Finance minister Arun Jaitley was spot on when he said, while handing over the Economic Times Awards for Corporate Excellence to the winners of 2016, that changing the mindset that it was smart to not pay one’s taxes is a major challenge before the country. He said demonetisation was meant to address the problem. It might well have been meant to, but will fail in this task, given the alacrity with which Indians have deposited the bulk of the demonetised notes already and given the ease with which old money can be changed for new legal tender in the informal market. However, one other reform that the FM is pursuing with tenacity, the Goods and Services Tax, is likely to play a significant role in making Indians taxcompliant.

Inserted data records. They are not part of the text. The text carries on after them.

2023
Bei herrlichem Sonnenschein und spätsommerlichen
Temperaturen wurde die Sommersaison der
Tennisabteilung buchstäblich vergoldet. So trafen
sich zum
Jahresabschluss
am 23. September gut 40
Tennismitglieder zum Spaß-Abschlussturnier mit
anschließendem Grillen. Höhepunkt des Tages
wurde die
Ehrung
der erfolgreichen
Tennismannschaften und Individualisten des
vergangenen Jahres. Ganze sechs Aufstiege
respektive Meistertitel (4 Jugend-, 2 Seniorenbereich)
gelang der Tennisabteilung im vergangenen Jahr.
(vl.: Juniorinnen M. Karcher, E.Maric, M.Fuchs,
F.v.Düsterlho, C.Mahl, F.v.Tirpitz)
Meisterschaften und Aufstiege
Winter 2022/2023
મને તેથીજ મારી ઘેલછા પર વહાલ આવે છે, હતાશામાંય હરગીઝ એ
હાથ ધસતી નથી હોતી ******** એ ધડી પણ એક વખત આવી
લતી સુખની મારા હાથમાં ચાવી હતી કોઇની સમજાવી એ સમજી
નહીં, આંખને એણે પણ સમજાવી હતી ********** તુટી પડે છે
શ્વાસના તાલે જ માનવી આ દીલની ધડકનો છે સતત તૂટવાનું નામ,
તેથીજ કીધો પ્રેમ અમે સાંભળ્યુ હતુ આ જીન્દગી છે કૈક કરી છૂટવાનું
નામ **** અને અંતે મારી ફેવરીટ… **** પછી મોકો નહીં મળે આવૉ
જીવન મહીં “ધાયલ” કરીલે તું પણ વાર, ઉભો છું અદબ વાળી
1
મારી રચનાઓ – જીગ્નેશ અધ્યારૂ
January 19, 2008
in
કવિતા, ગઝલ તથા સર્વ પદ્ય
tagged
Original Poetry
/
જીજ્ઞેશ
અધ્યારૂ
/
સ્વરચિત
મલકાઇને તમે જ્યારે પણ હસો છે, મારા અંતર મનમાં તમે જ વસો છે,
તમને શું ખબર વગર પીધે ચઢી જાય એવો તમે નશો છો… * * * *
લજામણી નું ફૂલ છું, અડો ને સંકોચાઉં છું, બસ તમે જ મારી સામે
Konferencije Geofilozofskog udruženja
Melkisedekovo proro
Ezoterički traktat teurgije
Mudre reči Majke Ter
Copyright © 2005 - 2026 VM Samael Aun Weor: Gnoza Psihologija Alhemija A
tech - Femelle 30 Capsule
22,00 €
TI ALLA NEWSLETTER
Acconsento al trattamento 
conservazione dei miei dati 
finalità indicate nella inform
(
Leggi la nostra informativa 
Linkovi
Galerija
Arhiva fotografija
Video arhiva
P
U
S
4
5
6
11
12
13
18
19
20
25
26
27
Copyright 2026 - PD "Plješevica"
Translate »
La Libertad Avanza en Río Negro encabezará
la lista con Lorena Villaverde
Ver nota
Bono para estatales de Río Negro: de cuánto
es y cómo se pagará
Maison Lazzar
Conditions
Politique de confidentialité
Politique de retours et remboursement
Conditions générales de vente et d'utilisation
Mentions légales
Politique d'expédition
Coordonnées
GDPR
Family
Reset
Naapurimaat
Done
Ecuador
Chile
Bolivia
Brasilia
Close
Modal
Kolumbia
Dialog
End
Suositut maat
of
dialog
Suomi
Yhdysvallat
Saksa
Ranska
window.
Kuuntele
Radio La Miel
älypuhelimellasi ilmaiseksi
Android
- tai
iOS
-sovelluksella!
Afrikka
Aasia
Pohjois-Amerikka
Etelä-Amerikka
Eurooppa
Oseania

GST allows those who pay tax on their supply of goods or services to net out the tax they have paid on their inputs.
In order to claim input tax credit, producers would want to procure their inputs only from suppliers who raise an invoice and levy tax. These suppliers, in turn, would procure their inputs from other suppliers who also pay tax on their output. Once everyone collects tax from those who purchase their supplies, the volume of production that goes outside the tax net would fall appreciably. Once most output gets reported, so would the associated income. Thus, transiting to GST is a reform that would expand the base of both direct and indirect taxes. However, for this potential to be realised, the government must do two other things as well. One is to subsume stamp duty under GST, treating registration as a service rendered for a fee on which service tax is charged. Commercial establishments would then report their true value, so as to maximise the input tax credit by way of tax paid on registration fees. This would benchmark real estate transactions in general.
Another key reform needed is to lower tax rates and raise the income threshold to pay appreciable levels of tax. If the cost of compliance is significantly larger than the cost of non-compliance, people will find ways to evade tax.